··· Source text
"One more thing..."

I recently started to toy around with shiny new C++11, and one of the new features that immediately caught my attention is the new container type unordered_set. Unordered sets are containers that store unique elements in no particular order, and allow for fast retrieval of individual elements.

Luckily, the ubiquitous goats-lions-wolves problem that haunts us UnRisk-ers since a couple of weeks is a nice testing ground for such data containers. In his post, Sascha promised that he would write no more on this problem. I didn't give that promise :) One of the more time-consuming parts of the problem is the calculation of a set of unique "next forests". Sascha's solution solves that problem by stuffing the next forests into a vector, sorting that vector and then removing the duplicates. At first sight, it seems a bit wasteful to first generate all possible solutions, then sorting them (an order N*log(N) operation in the worst case), and then throwing away the duplicates.

An alternative solution would be to insert the next forests into a set or an unordered_set, where inserting takes care of the duplicates and is an order log(N) operation. In theory, the operation with the lower complexity should lead to faster code, at least if N is large enough. In practice, it is not all that clear how large "large enough" is.

Enough of the talking: Here are the measured timings in seconds as a function of the number of animals in a log-log plot (blue: Sascha's vector-sort version, red: version using unordered_set, yellow: version using set)
······
Instructions for the task: Extend the blog post about unordered_set and the goats-lions-wolves problem from the point where it stops. You won't need the material that comes next.
··· Material shown
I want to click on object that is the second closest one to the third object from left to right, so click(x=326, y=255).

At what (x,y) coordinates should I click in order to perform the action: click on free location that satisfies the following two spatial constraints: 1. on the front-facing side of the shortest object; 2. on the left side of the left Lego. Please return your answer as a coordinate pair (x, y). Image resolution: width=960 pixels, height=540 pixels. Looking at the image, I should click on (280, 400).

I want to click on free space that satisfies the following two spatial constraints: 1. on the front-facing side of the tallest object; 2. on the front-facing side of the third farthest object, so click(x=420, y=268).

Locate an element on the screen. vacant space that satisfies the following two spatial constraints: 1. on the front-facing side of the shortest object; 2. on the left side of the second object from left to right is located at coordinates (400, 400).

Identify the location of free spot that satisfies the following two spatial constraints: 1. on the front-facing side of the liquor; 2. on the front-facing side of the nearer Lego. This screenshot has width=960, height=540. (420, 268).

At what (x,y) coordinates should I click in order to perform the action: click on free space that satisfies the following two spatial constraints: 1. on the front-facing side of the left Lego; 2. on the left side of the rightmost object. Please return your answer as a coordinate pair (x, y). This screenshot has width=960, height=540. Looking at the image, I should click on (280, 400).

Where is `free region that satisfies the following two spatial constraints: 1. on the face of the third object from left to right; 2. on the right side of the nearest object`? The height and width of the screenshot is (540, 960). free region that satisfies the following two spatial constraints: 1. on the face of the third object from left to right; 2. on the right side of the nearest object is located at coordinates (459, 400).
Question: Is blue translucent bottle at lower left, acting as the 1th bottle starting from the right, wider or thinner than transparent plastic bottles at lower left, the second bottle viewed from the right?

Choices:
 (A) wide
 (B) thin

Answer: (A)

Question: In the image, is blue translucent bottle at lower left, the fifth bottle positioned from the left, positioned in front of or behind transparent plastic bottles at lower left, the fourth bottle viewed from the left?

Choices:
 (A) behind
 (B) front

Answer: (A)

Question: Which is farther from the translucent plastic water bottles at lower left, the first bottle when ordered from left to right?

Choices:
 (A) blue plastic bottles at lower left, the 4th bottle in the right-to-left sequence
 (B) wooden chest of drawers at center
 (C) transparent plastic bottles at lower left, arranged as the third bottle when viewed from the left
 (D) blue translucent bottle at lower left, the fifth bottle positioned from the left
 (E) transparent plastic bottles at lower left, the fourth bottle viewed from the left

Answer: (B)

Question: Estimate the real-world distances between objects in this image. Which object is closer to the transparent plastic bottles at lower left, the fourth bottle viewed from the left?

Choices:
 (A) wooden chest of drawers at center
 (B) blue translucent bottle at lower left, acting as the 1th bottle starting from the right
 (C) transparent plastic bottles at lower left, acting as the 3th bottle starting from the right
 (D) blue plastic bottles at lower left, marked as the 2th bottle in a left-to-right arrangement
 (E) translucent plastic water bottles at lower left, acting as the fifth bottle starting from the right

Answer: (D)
······
Reply:
To be honest, I am a bit surprised by the horrible performance of the set-based versions (they are only a bit more than two times faster than the Fortran version!). If one takes a closer look, the unordered_set version comes closer to the vector-sort version for higher values of N (it is about a factor of 3 slower for small numbers, and only a factor of 2 slower for the larger ones). One would need to go to impractically large numbers of animals, however, to reach break-even, if break-even occurs at all. Two quick checks with the profiler reveal that:

  • 82% of the consumed time really goes into the (unordered_)set.insert
  • for very large sets (many millions of elements), inserting really goes with Log(N)
  • However: our sets don't get that large in this problem
One explanation for the relative speed of the vector-sort version could be that the vectors are not really random, so sorting is a lot faster than N*Log(N) - but I have to investigate that in more detail. Or Sascha breaks his promise ;)